Dr. Scully, the association’s chief, said the group had required researchers involved with writing the manual to disclose more about financial conflicts of interest than was previously required. Dr. O’Brien, who led the addiction working group, has been a consultant for several pharmaceutical companies, including Pfizer, GlaxoSmithKline and Sanofi-Aventis, all of which make drugs marketed to combat addiction. He has also worked extensively as a paid consultant for Alkermes, a pharmaceutical company, studying a drug, Vivitrol, that combats alcohol and heroin addiction by preventing craving. He was the driving force behind adding “craving” to the new manual’s list of recognized symptoms of addiction. “I’m quite proud to have played a role, because I know that craving plays such an important role in addiction,” Dr. O’Brien said, adding that he had never made any money from the sale of drugs that treat craving.
This also contains a response from Dr. O’brien that is of note, "…adding that he had never made any money from the sale of drugs that treat craving." Any perceptive reader would have noticed the earlier sentence "…has also worked extensively as a paid consultant for Alkermes, a pharmaceutical company, studying a drug, Vivitrol, that combats alcohol and heroin addiction by preventing craving" and would insert the word "yet" ["… never made any money from the sale of drugs that treat craving yet"]. These are the kind of response that were called "non-denial denials" in the days of Karl Rove and other politicians [eg Clinton’s "I didn’t inhale"].

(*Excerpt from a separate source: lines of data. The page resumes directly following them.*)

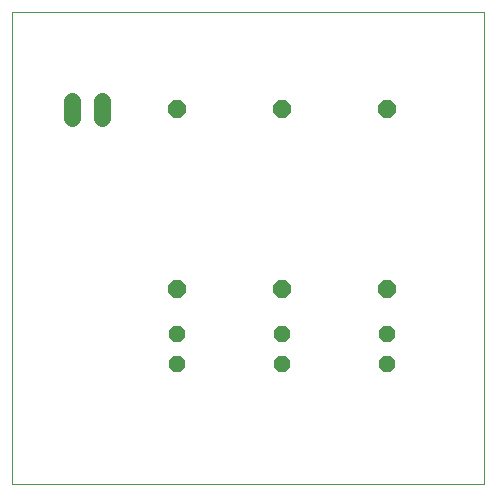
<source format=gtl>
G75*
%MOIN*%
%OFA0B0*%
%FSLAX25Y25*%
%IPPOS*%
%LPD*%
%AMOC8*
5,1,8,0,0,1.08239X$1,22.5*
%
%ADD10C,0.00000*%
%ADD11C,0.05600*%
%ADD12OC8,0.06000*%
%ADD13OC8,0.05200*%
D10*
X0003500Y0003500D02*
X0003500Y0160980D01*
X0160980Y0160980D01*
X0160980Y0003500D01*
X0003500Y0003500D01*
D11*
X0023500Y0125700D02*
X0023500Y0131300D01*
X0033500Y0131300D02*
X0033500Y0125700D01*
D12*
X0058500Y0128500D03*
X0093500Y0128500D03*
X0128500Y0128500D03*
X0128500Y0068500D03*
X0093500Y0068500D03*
X0058500Y0068500D03*
D13*
X0058500Y0053500D03*
X0058500Y0043500D03*
X0093500Y0043500D03*
X0093500Y0053500D03*
X0128500Y0053500D03*
X0128500Y0043500D03*
M02*

</source>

I’m not proposing that they learn to respond to criticism better. I think what I’m commenting on is that they don’t actually respond to the content of the criticism. They just say "no," indicating that they haven’t really engaged the issue. That’s the thing that makes their responses so unpalatable. But worse, denying the impact of conflicts of interest in 2012 is going to fall on dead ears. Denying that the new criteria will foster increased prevalence is equally flat. They sound dumb. Experts gain nothing by sounding dumb. Particularly when their changes are only backed up by "expertise."
I’ve been poring over Dr. Spitzer’s early papers, and while I’ll argue with some of his conclusions, he was trying hard to put the DSM on a solid scientific footing. The changes discussed here are public health arguments based on speculative future gains. That’s not how you define a medical condition. Even if they were well meaning, they’re opinions, not science. They might be right and they might not. Dr. Spitzer’s science might be questioned and/or defended, but it’s at least there as an object of discussion. The DSM-5 Task Force has wandered afar from that essential vision of their predecessors – and they don’t seem to know it…
The biggest problem in all of psychiatry is untreated illness.
So psychiatrists see a lot of patients they can’t hang a label on? I find that hard to believe. Perhaps there will be a public campaign made by non-profit organizations to spread the word about the dangers of untreated “cravings”.
I used to be so grateful to psychiatry.